SOURCE EXTRACT:
Hey there, it's Biyi.
It’s national holiday in China and I am currently in Japan with parents for a much needed break (Yan is in Beijing, though I’m sure she’s enjoying the city’s precious emptiness at the moment). The apartment I am are staying in has no Wifi, so it’s difficult to write our usual, research-based weekly articles; also, come on, it’s holiday! so instead of investigating a new topic, I want to lay back, reflect upon Elephant Room’s journey, and share some personal thoughts with you.
We've been indulging in Moon Cakes and Crabs to kickstart October!
Half a year of Elephant Room: what we've written so far
Jack Ma's Hupan University / The Forbidden City / Chinese and Trump / Mic-Shouting 喊麦 / Man Chopper 斩男 / Little Pinkies 小粉红 / Internet Weeds Clan 种草族 / Flying Pig and the Wind Gap 风口 / Chicken Soup 心灵鸡汤 / 10,000+ 十万＋ / A Month on The Chinese Internet / Werewolves 狼人杀 / Wolf Spirit 狼性 / sàng 丧 / Gà 尬 / duǐ 怼 / Hot Water 喝热水 / Marriage Market 相亲角 / TFboys and fandom economy 粉丝经济 / 星座 / IP shows 网络 IP 剧/
Written by our friends:
As many of you know, me and Yan started Elephant Room with one mission in mind: to help people understand China.Today’s China. A complex China. An important China - and above all, a personal China of which the two of us call home. So we built a website through WordPress, registered MailChimp for a mailing list, and embarked on a journey of relentless research and writing for the past 6 months.
As much as we try to be formal and organized, in reality, me and Yan are two free-spirited souls who’d often go far down the path of spontaneousness. With a long, ever-expanding list about things we want to investigate, every week, we sit together to pick a topic, brainstorm possible angles, research independently and constantly discuss with each other along the way. None of us had any journalistic background or proper English writing training, but we learned as we went, wrote as we revised, and gradually grew Elephant Room into something we envisioned it to be: an independent media project that tells real stories about today’s China.
Our work trip down Suzhou this July.
Instead of writing with a particular goal in mind, ElephantRoom has in many respects been a journal of our personal explorations. We are not authoritative professionals but two curious individuals who are still learning and growing, and our articles, if nothing, honestly recorded our learning experience. Writing Elephant Room helped us to look at our motherland through a multidimensional lens, to poke through its harsh realities and discover exciting opportunities, to be ever more critical and open-minded when examining its dynamic changes in relation to today’s world.
But here's the problem - recently we noticed that, the more we wrote, the more we’ve been repetitively landing on two rather pessimistic conclusions:
- The Chinese Internet is as innovative as it is meager.
- Technology and consumerism are empowering Chinese, yet they are also dragging us down.
For one thing, we know such pessimism came from our own laziness: with other projects and responsibilities going on in life, we simple didn’t have the time to tackle those more distanced and challenging topics on our list yet. So we wrote about things that were closer, reachable to our own lives, from consumer trends, urban phenomenons, internet slangs, lifestyles to entertainment - all the things that look cool from the outside, yet are in many ways bland, or even arid at core. Writing about them confronted us with one sad reality: as much as we want to talk about the positive and polished side of China, in a country of which money has been so rampant, politics so self-conflictual and history so interrupted, true innovations and critical thinkings are buried even deeper than we expected them to be, at least from where we stand.

PROBLEMS AND TASKS:
[1] Copy the Elephant Room post starting at "Hey there, it's" and ending at "to kickstart October!", but change "Wifi" to "internet access".
[2] In the Elephant Room post, which services did the two founders use to build the website and set up the mailing list?

(Saved data entries)
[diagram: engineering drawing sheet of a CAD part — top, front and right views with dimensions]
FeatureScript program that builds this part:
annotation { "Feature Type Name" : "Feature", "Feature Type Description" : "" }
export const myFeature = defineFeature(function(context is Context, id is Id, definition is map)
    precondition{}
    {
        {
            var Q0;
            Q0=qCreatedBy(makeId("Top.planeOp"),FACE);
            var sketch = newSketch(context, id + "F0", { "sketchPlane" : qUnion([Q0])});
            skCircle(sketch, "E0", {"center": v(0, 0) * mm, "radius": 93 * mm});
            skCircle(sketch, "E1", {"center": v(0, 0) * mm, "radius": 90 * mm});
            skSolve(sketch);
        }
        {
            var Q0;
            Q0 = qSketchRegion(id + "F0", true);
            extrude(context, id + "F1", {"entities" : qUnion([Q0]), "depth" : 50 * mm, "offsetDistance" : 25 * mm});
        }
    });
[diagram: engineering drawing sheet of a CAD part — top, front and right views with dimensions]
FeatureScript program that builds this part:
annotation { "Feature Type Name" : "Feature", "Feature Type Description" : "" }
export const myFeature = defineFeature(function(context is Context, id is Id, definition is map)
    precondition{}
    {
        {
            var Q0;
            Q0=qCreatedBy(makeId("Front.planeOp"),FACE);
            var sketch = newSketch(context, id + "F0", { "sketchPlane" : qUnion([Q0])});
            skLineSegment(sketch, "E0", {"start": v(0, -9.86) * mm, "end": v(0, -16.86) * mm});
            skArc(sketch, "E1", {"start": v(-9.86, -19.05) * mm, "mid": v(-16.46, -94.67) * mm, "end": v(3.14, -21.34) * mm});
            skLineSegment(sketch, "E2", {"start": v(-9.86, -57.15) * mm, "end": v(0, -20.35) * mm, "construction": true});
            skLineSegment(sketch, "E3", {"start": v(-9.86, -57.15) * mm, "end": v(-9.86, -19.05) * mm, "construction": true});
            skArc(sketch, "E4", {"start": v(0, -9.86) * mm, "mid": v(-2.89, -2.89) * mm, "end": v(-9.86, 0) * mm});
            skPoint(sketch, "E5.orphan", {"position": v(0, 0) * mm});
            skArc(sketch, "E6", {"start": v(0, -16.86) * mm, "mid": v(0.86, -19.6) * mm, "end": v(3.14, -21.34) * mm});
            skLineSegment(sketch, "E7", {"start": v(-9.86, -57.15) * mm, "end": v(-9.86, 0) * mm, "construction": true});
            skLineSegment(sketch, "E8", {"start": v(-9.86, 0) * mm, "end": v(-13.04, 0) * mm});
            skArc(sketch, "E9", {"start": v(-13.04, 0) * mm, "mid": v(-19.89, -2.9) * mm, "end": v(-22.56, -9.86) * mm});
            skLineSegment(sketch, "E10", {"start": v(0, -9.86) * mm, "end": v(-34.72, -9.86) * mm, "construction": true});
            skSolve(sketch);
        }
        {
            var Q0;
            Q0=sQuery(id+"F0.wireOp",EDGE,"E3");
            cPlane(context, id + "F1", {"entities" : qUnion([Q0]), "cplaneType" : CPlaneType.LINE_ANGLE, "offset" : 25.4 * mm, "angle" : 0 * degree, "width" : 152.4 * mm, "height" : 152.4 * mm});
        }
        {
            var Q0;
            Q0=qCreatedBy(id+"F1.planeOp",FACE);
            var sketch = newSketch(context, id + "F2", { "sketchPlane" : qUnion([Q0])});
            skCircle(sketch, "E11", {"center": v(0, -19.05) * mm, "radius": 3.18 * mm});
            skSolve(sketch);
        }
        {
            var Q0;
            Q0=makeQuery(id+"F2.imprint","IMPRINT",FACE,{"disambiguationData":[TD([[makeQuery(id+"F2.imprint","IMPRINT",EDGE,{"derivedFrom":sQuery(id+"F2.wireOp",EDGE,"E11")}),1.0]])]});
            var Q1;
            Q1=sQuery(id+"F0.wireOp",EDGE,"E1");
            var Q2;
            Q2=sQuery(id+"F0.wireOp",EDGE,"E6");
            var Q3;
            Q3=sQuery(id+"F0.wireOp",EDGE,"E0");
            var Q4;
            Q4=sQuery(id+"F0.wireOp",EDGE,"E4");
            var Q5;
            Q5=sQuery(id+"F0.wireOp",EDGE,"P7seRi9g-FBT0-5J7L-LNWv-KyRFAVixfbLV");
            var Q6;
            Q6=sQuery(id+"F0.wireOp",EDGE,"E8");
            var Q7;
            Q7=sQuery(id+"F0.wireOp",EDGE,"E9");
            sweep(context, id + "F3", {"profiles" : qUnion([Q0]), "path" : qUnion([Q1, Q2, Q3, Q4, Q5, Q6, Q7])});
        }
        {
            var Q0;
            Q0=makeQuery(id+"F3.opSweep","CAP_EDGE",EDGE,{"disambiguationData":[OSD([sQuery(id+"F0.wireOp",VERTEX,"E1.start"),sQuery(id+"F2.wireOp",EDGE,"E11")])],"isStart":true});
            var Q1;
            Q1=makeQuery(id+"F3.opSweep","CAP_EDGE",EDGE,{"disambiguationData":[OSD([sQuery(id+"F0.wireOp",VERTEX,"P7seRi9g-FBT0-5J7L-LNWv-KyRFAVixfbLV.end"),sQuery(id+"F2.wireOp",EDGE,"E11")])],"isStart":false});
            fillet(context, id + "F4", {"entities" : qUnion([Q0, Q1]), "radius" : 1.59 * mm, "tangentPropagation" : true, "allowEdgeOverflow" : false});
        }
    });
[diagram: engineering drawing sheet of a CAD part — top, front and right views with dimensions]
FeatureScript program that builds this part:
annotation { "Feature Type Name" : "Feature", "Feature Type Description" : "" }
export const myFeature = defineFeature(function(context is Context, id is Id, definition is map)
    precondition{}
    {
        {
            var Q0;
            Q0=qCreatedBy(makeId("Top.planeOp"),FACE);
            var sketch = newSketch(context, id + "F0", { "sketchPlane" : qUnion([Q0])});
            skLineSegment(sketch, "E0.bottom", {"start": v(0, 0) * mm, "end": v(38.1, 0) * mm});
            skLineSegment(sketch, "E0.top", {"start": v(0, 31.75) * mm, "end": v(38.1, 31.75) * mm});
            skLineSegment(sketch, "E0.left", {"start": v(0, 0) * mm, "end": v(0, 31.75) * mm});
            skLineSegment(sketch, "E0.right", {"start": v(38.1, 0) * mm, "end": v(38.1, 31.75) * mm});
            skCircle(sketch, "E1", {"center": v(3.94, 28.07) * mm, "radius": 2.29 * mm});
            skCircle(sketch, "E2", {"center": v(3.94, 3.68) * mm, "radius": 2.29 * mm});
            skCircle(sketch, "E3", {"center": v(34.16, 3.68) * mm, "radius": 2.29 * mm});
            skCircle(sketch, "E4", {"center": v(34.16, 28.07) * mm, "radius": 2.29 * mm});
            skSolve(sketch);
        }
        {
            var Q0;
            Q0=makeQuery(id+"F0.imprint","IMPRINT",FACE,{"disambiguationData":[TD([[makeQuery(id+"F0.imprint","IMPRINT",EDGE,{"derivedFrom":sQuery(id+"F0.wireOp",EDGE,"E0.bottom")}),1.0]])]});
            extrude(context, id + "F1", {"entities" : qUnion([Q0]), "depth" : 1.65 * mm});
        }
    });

TASK SOLUTIONS:
[1]
Hey there, it's Biyi.
It’s national holiday in China and I am currently in Japan with parents for a much needed break (Yan is in Beijing, though I’m sure she’s enjoying the city’s precious emptiness at the moment). The apartment I am are staying in has no internet access, so it’s difficult to write our usual, research-based weekly articles; also, come on, it’s holiday! so instead of investigating a new topic, I want to lay back, reflect upon Elephant Room’s journey, and share some personal thoughts with you.
We've been indulging in Moon Cakes and Crabs to kickstart October!

[2] They built the website through WordPress and registered MailChimp for the mailing list.